§ PASSAGE FOR REVIEW
Start of Block

- Born: 1947 (age 78–79)
- Occupations: Film and television actor
- Spouse: Sherie Maxwell

= Jeff Maxwell =

American film and television actor

Jeff Maxwell (born 1947) is an American film and television actor and comedian. He is best known for playing Pvt. Igor Straminsky, a recurring character in the American war comedy drama television series M*A*S*H. Initially hired as an extra during the first season, but was quickly hired as Alan Alda's stand in after the original stand in was fired. He remained in this role for the remainder of the series until its end in 1983. He appeared in 83 episodes, including the series finale Goodbye, Farewell and Amen.

In 1967, Maxwell printed screenplays as a teenager. His film debut was in the 1974 Mel Brooks comedy film Young Frankenstein. He played one of the title character's medical students. He was also featured in the 1977 sketch comedy film Kentucky Fried Movie in a solo scene titled "Feel-A-Round." His television roles include guest appearances on television series such as ABC's Eight is Enough, CBS's The Waltons and House Calls and NBC's CHiPs. He also hosted the short-lived game show Shopper's Casino in the 1987–88 season. In 1997, his cookbook, inspired by years of playing a mess hall cook on M*A*S*H, titled Secrets of the M*A*S*H Mess: The Lost Recipes of Private Igor, was published and he made an appearance on NBC's Today Show to promote it.

End of Block

§ EXTRACTED INFORMATION
Start of Block

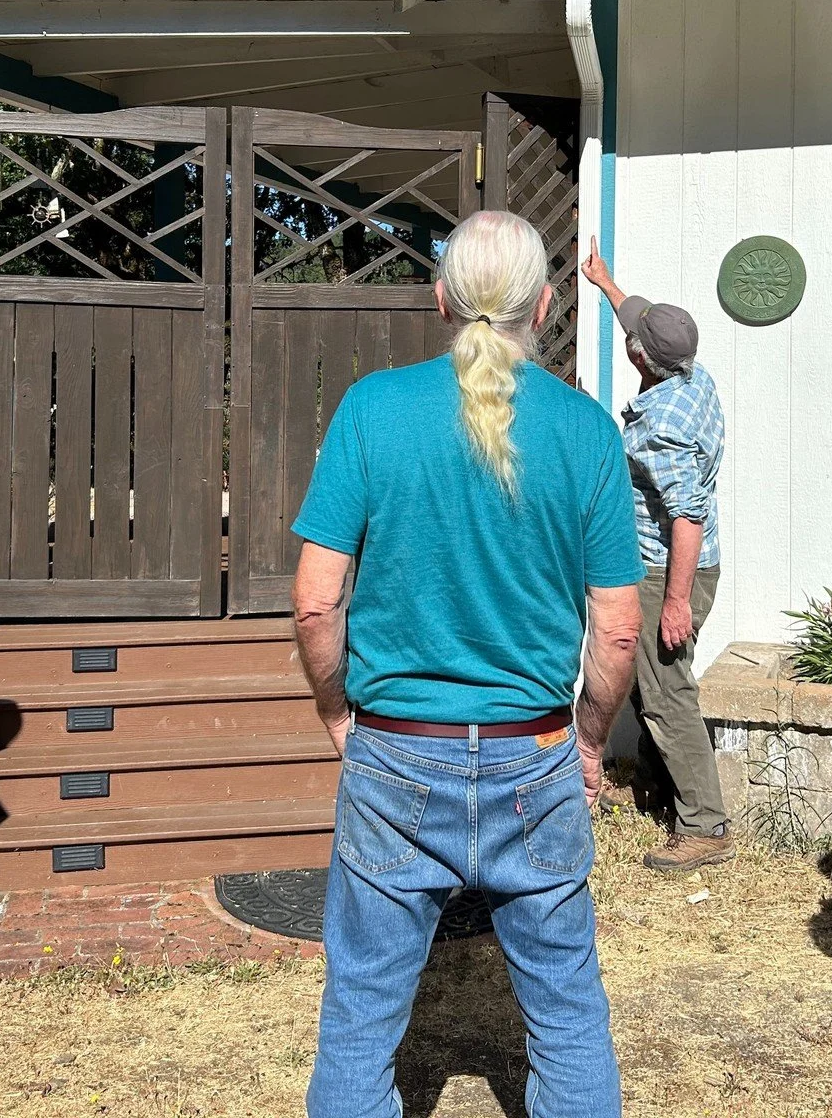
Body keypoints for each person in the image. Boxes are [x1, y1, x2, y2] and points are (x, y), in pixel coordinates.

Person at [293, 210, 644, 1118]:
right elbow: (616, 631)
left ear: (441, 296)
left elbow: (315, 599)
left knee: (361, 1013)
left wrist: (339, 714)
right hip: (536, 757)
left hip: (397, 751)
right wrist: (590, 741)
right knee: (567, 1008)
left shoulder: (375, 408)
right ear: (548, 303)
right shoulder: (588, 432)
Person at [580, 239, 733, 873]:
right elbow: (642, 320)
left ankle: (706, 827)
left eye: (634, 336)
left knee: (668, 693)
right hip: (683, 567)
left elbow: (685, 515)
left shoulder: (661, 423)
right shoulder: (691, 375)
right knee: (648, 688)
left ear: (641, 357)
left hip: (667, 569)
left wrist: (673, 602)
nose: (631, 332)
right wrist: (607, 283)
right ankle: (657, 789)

End of Block
Start of Block

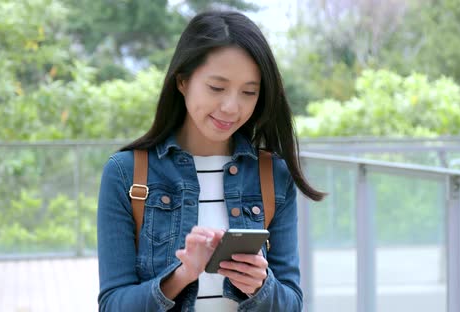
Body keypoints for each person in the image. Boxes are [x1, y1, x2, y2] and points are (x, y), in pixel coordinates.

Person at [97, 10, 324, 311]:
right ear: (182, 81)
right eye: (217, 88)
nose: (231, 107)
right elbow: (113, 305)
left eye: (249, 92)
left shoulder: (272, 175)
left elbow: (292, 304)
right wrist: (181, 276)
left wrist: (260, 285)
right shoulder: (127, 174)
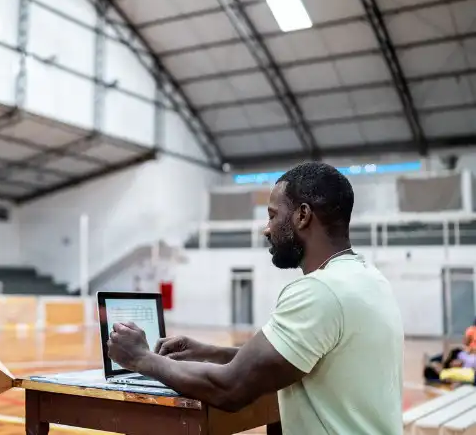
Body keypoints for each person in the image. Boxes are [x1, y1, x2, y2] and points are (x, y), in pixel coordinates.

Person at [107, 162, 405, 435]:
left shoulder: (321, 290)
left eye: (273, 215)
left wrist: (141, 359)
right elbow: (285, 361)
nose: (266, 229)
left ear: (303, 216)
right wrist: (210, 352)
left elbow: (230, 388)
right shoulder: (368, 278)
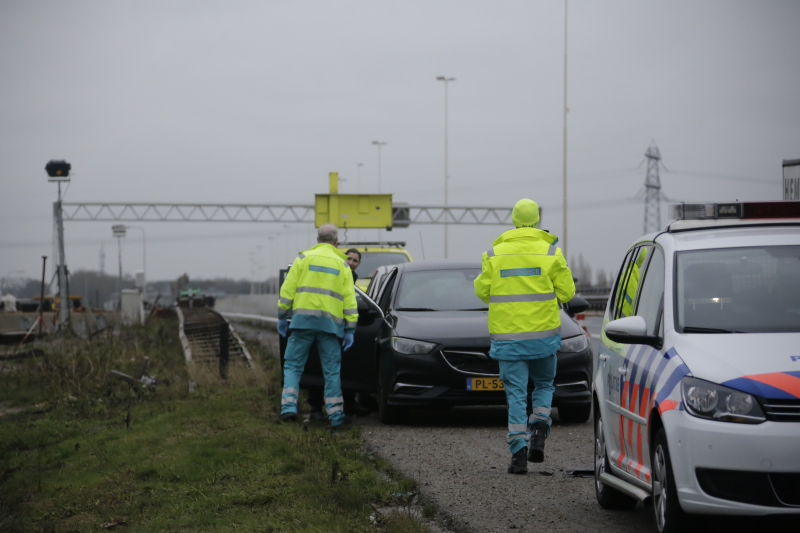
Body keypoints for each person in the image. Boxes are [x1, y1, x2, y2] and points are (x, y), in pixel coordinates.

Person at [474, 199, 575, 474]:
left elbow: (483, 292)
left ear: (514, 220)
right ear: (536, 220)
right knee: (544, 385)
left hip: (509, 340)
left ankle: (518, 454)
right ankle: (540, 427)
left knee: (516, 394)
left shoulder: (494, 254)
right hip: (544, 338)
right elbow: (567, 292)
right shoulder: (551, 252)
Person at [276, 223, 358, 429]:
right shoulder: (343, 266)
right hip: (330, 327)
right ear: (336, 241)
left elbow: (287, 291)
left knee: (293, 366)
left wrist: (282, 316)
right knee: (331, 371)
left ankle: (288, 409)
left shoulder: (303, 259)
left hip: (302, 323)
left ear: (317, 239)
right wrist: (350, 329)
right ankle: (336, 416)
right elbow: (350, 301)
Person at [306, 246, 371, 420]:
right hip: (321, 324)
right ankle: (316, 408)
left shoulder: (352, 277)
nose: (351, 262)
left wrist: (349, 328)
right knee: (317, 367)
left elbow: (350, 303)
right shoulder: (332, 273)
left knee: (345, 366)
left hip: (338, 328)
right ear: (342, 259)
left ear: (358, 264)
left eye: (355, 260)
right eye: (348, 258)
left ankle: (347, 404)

End of Block

§ WORK TO COMPLETE
(1) Reproduce the part of the Jeff Maxwell biography that opens with the words "- Occupations: Film" and closes with "Farewell and Amen.".
(2) Take the Jeff Maxwell biography further, starting right after its last sentence.

§ TASK-BY-TASK OUTPUTS
(1)
- Occupations: Film and television actor
- Spouse: Sherie Maxwell

= Jeff Maxwell =

American film and television actor

Jeff Maxwell (born 1947) is an American film and television actor and comedian. He is best known for playing Pvt. Igor Straminsky, a recurring character in the American war comedy drama television series M*A*S*H. Initially hired as an extra during the first season, but was quickly hired as Alan Alda's stand in after the original stand in was fired. He remained in this role for the remainder of the series until its end in 1983. He appeared in 83 episodes, including the series finale Goodbye, Farewell and Amen.

(2)
Maxwell was a regular participant on the alt.tv.mash newsgroup where, along with series writer Larry Gelbart (up until Gelbart's death in 2009), answers fan questions about the behind-the-scenes workings of M*A*S*H. Before he began his acting career on M*A*S*H, Maxwell was one-half of a comedy team called "Garrett & Maxwell." They performed at clubs throughout the United States for seven years before parting ways. Maxwell (according to journalist Peter Palmiere) has been working on a video documentary about female judges and referees in the sport of boxing. Since September 2018, Maxwell has served as a host for the M*A*S*H podcast M*A*S*H Matters, alongside co-host Ryan Patrick.

== Filmography ==

=== Film ===

- Young Frankenstein (1974, as Medical Student)
- Kentucky Fried Movie (1977, as Movie Goer in segment "Feel-a-Round")
- Divorce: The Musical (2001, as Harvey)

=== Television ===

- M*A*S*H (1973-1983, 83 episodes, as Igor Straminsky)
- Eight is Enough (1977-1981, 4 episodes, as various characters)
- The Waltons (1977, 1 episode, as Used Car Salesman)
- CHiPs (1979, 1 episode, as Motorist)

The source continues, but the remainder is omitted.